しばらく女の背後を見つめたピオレは、ふと店主を見て⋯⋯
「ああおっしゃってますので、あしからず」
「お、おい!」
店主の制止を無視して、少し距離の離れた女性を駆け足で追いかけた。
女性のおかげで、結局メロンは四つ買えた。
店主との交渉も、女性が行ってくれた。
両手でやっと抱えられるその量に、ピオレは受け取るのに苦心した。
こんなに買ってもなぁ、と苦笑いを浮かべていると、そのうちの一つを女がひょいっと持ち上げた。
「これ、私が食べていい?」
「あ、はい、なんなら、ふたつでも、みっつでも」
「みっつだと、あなたをこのお店に連れてきた意味がないわ。

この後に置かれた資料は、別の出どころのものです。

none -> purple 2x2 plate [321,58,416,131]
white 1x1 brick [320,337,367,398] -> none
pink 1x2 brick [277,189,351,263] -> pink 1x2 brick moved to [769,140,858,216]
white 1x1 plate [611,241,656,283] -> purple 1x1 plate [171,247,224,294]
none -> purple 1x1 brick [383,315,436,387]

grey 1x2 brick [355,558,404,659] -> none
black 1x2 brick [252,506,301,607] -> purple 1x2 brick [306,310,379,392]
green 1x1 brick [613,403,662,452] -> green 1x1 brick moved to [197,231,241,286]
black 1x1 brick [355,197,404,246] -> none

私はそこまで欲深じゃないわ、ひとつでいいわ」
そういって彼女は、手にしたメロンを宙に投げた。
メロンが落下していく瞬間、彼女は腰の剣を目にも止まらぬ速さで抜いた。
そうは言っても、今は人間界にいるとはいえ、神であるピオレには、ちゃんと確認できた。
しかしピオレをもってしても、感心する技量だった。
メロンは、綺麗に捌かれ、地面に並んだ。
そして、よほどお腹が空いていたのか、それを飢えた獣のように食べ始めた。
「んー! やっぱりおいしい! メロンは果物の王様だわ! 止まらない止められなーい!」
そういってあっというまに、やや大きいメロンを完食した。
その後もまだお腹が空いているのか、手についた果汁を名残惜しそうに舐める女をみて、ピオレは
「良かったら、もうひとつ召し上がりますか?」
とうながした。
「え、でも、そんな、悪いわ⋯⋯」
「いえ、私は小食なのでこんなに食べられません。
捨てるわけにもいかないので、むしろ食べていただければ助かります」
「そ、そお? そう言ってもらえるなら」
先ほどと同じようにメロンをさばいた女は、さきほどと同じようにあっという間に完食した。

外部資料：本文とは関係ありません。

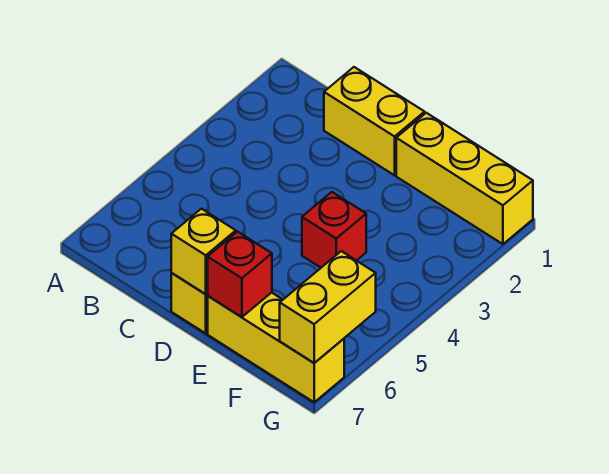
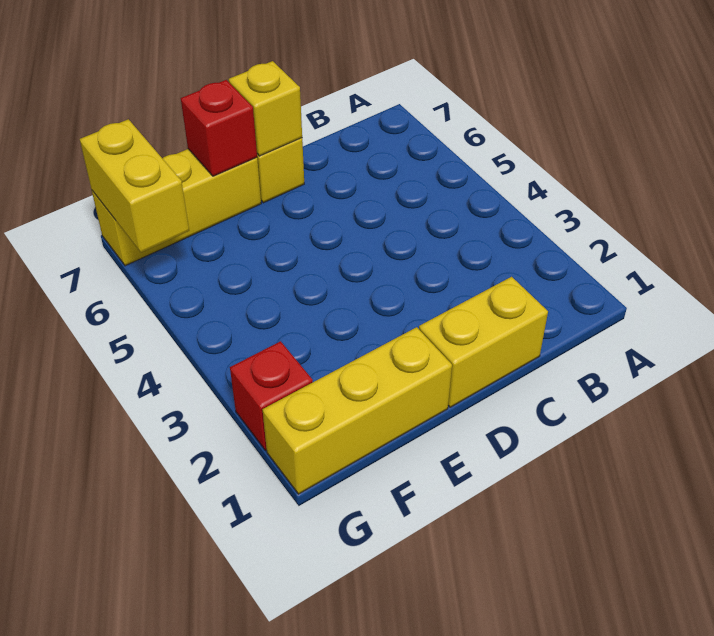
red 1x1 brick [302,192,366,268] -> red 1x1 brick moved to [230,341,313,451]

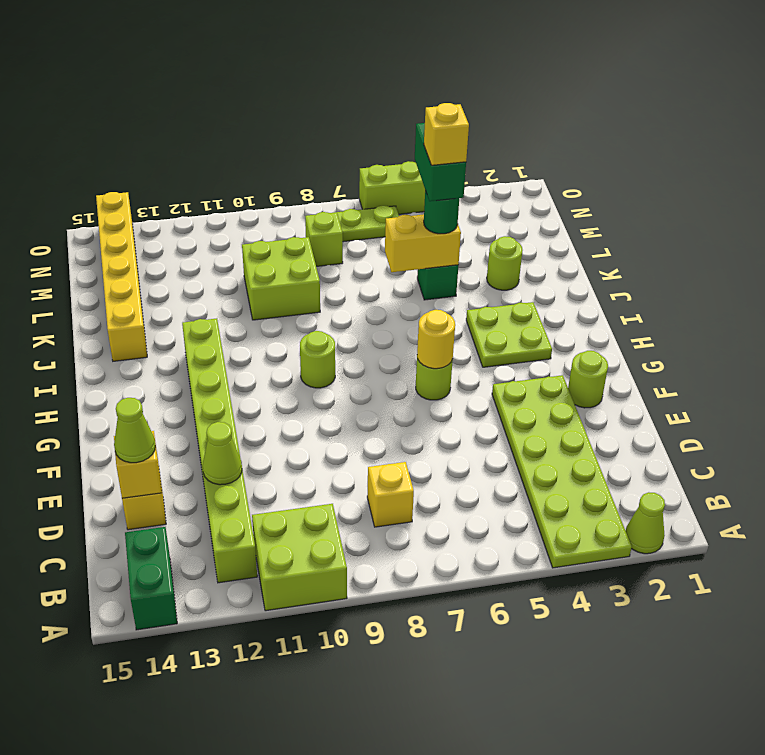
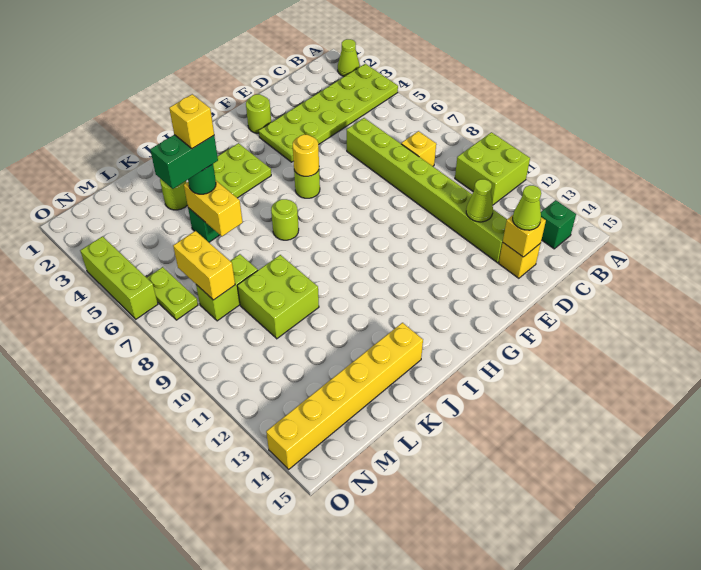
green 1x2 brick [125,527,177,630] -> green 1x1 brick [541,200,576,249]
lime 1x8 brick [182,319,257,583] -> lime 1x8 brick turned to [347,118,507,263]
lime 1x1 round brick [300,331,335,388] -> lime 1x1 round brick moved to [271,199,299,240]
none -> yellow 1x2 brick [173,231,235,300]
lime 1x1 brick [305,212,343,266] -> lime 1x2 brick [196,254,258,321]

ピオレがもうひとつをうながすと、彼女は今度は断ることもなく、また同じようにあっという間にメロンを平らげた。
結局ピオレの手にはメロンがひとつ残っただけとなった。
指についた自分の唾液を鎧にごしごしと擦りつけながら、やがて女はピオレの方を向いて
「ありがとう。正直に言えば、三日もなにも食べてなくて、空腹で倒れそうだったの」
と、感謝の言葉を述べた。
「いえいえ、お助けできたなら、何よりです」
「クスッ、あなた本当にお人好しね。あ、私はミネバ、あなたは?」
「ピオレ、と申します」
「ピオレね。私は剣の修行のために、色々と各地を旅しているの。
あなたは?」
「んー。まあ、私も似たようなものです」
「ふーん。
あ、なら、しばらく一緒に旅しない?
あなた人が良すぎて心配だから、さ、私が守ってあげるわ。
それで……よかったら、そのかわり、時々何かご馳走してくれたらなー、なんて」
ミネバのその言葉に、ピオレは少し考えた。
正直、同行者がいる状況での旅は、勝手気ままともいかず不自由だろう。
だが、この女に少し興味が出てきていたピオレは
「はい、いいですよ、しばらくなら」
と返事をした。
「あ、そうだ、どうせなら二人で冒険者でもやらない?
路銀も稼げるし、そうしよう?」
「はい、いいですよ。
お力になれるかどうかわかりませんが」
「大丈夫大丈夫!
あなたは何もしなくていいわ、全部私に任せなさーい!
ん! じゃあよろしくね、ピオレ!」
そう言って差し出されたミネバの手は、彼女の日々の修行の激しさを表現していた。
女性らしいとは決して言えない、ごつごつとしたその手。
だが一つの道を極めようとする彼女の生きざまが表現されているようで、ピオレは彼女にさらに好感を持った。
「はい、よろしくお願いします」
そう答えて握った手の、ぬめっとした感触に、ピオレがちょっと不快感を覚えてしまったのは──
彼女が果汁を名残惜しそうに舐めまわしたのを、思い出した後だった。